Postgresql – Table with huge data takes long time to query

performancepostgresqlpostgresql-performance

I have a table in Postgres that is having over 50million records in production. It’s a table that I have to query it often for debugging and data extraction because it is heavily used by the application.

However, due to the massive amount of data, the table takes a long time for every query to complete. Even for simple queries that just sort the updated_dt column without any other conditions can take a long time while queries with conditions can take 15-30mins to query! It doesn’t help even when I add a limit 1000 the results and indexed the updated_dt column.

This makes the whole table almost unable to be queried by any kind of statements.
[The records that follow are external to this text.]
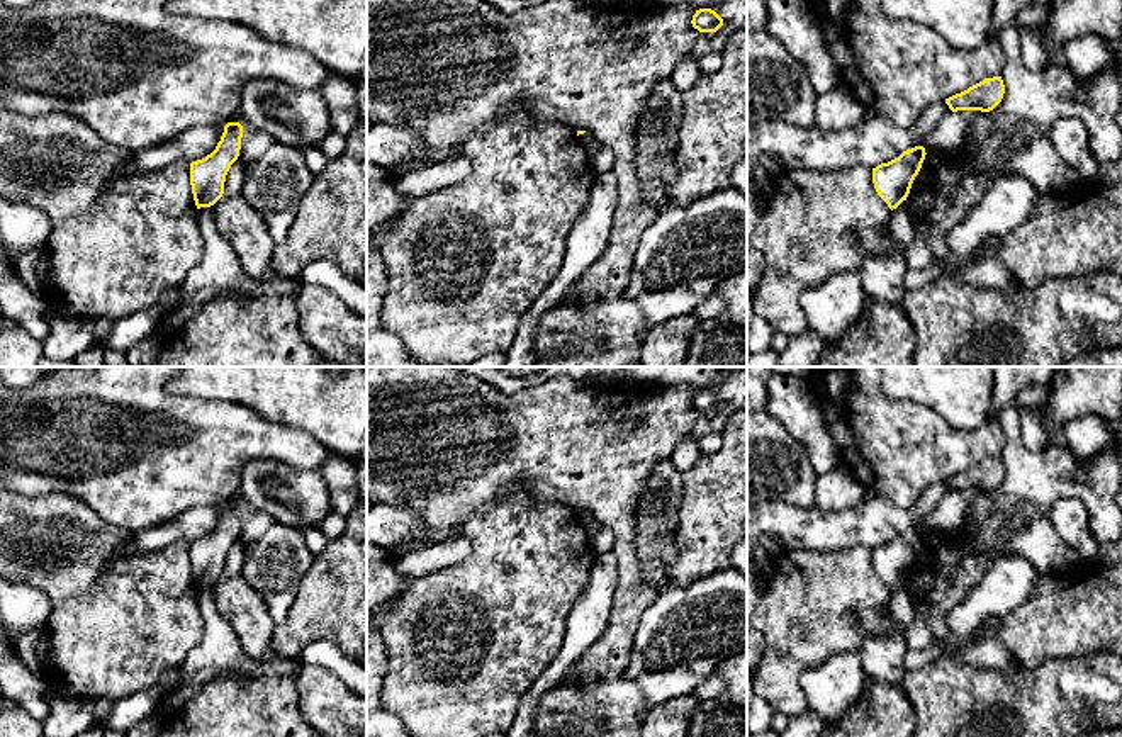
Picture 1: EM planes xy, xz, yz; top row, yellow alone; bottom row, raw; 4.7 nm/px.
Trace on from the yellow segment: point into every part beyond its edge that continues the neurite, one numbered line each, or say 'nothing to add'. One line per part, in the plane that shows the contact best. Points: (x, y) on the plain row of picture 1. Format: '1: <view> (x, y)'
nothing to add

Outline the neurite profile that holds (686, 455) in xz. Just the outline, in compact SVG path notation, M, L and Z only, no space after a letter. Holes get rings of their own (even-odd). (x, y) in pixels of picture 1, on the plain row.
M682 442L670 455L670 460L684 472L694 467L701 457L703 453L698 448L698 442Z

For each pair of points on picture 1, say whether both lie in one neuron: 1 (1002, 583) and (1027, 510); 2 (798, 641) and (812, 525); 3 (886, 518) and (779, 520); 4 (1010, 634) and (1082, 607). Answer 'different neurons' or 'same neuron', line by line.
1: same neuron
2: different neurons
3: same neuron
4: same neuron

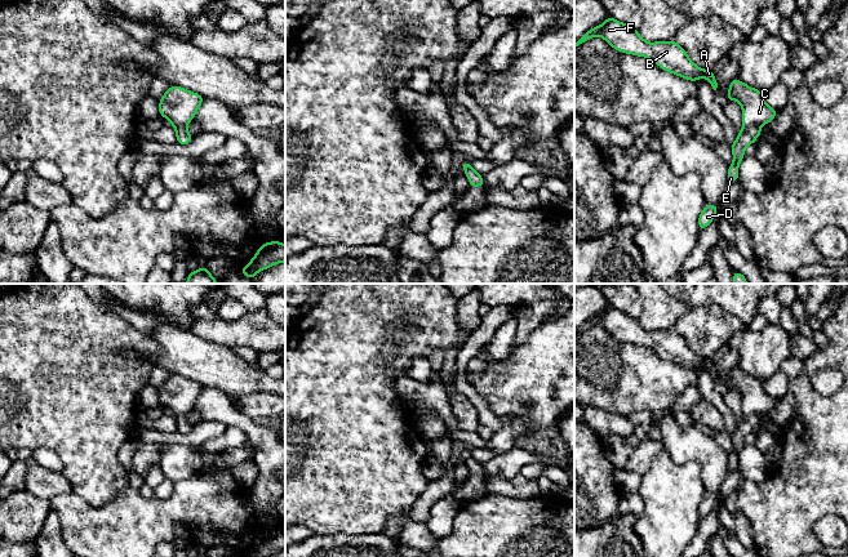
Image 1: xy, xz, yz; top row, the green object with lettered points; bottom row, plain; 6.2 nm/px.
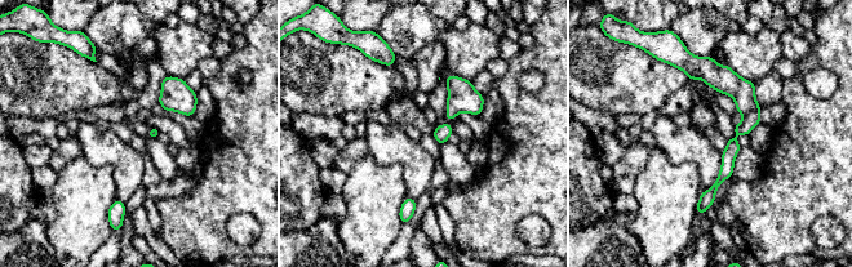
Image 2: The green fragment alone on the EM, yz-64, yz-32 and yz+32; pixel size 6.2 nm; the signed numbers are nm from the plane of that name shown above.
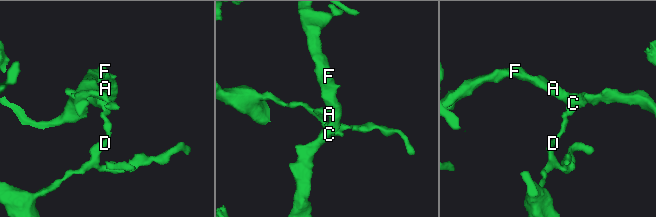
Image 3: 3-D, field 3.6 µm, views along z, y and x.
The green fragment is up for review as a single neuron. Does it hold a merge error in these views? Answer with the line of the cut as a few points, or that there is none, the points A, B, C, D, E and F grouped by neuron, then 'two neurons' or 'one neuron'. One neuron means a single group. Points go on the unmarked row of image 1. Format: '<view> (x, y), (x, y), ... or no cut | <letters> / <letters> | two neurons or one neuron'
yz (760, 411), (742, 419) | A B C F / D E | two neurons

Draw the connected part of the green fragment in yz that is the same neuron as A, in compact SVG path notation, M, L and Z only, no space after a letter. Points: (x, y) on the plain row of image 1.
M608 306L600 315L585 321L574 335L595 325L603 326L612 337L621 342L651 348L663 360L694 370L696 373L702 365L711 373L714 379L718 376L715 364L711 358L703 358L694 353L687 340L675 329L648 331L639 324L638 318Z

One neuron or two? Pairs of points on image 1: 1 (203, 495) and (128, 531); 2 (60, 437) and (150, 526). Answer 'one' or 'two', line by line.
1: one
2: two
My Postgres database is hosted on AWS RDS on an already pretty big instance.

Here's the explain statements:

SELECT "id", "store_id", ... FROM inventory ORDER BY "updated_dt" DESC, "id" DESC  LIMIT 1000;
Limit  (cost=9737754.79..9737757.29 rows=1000 width=1710) (actual time=328054.666..328054.790 rows=1000 loops=1)
  Buffers: shared hit=976936 read=6371799
  ->  Sort  (cost=9737754.79..9829882.64 rows=36851142 width=1710) (actual time=328054.665..328054.711 rows=1000 loops=1)
        Sort Key: updated_dt DESC, id DESC
        Sort Method: top-N heapsort  Memory: 3401kB
        Buffers: shared hit=976936 read=6371799
        ->  Seq Scan on "inventory"  (cost=0.00..7717246.42 rows=36851142 width=1710) (actual time=0.011..291962.272 rows=36813941 loops=1)
              Buffers: shared hit=976936 read=6371799
Planning time: 0.078 ms
Execution time: 328055.138 ms

Here are the indexes applied to the table:

CREATE UNIQUE INDEX "inventory_pkey" ON "inventory"(id text_ops);
CREATE INDEX inventory_store_id ON "inventory"(inventory_store_id text_ops);
CREATE INDEX inventory_item_data ON "inventory" USING GIN (item_data jsonb_path_ops);
CREATE INDEX inventory_created_dt ON "inventory"(created_dt timestamptz_ops);
CREATE INDEX inventory_updated_dt ON "inventory"(updated_dt timestamptz_ops);

What can I do make this table which has a huge number of records run faster when being queried?

Best Answer

Your complaint here is rather inconsistent. You talk about simple queries that just sort on updated_dt, but that is not the query you show. Also, the query you did show did not take 15-30 minutes. Is there another even simpler query that takes even longer? If so, that would server as a better example. Particularly if you turn on track_io_timing first.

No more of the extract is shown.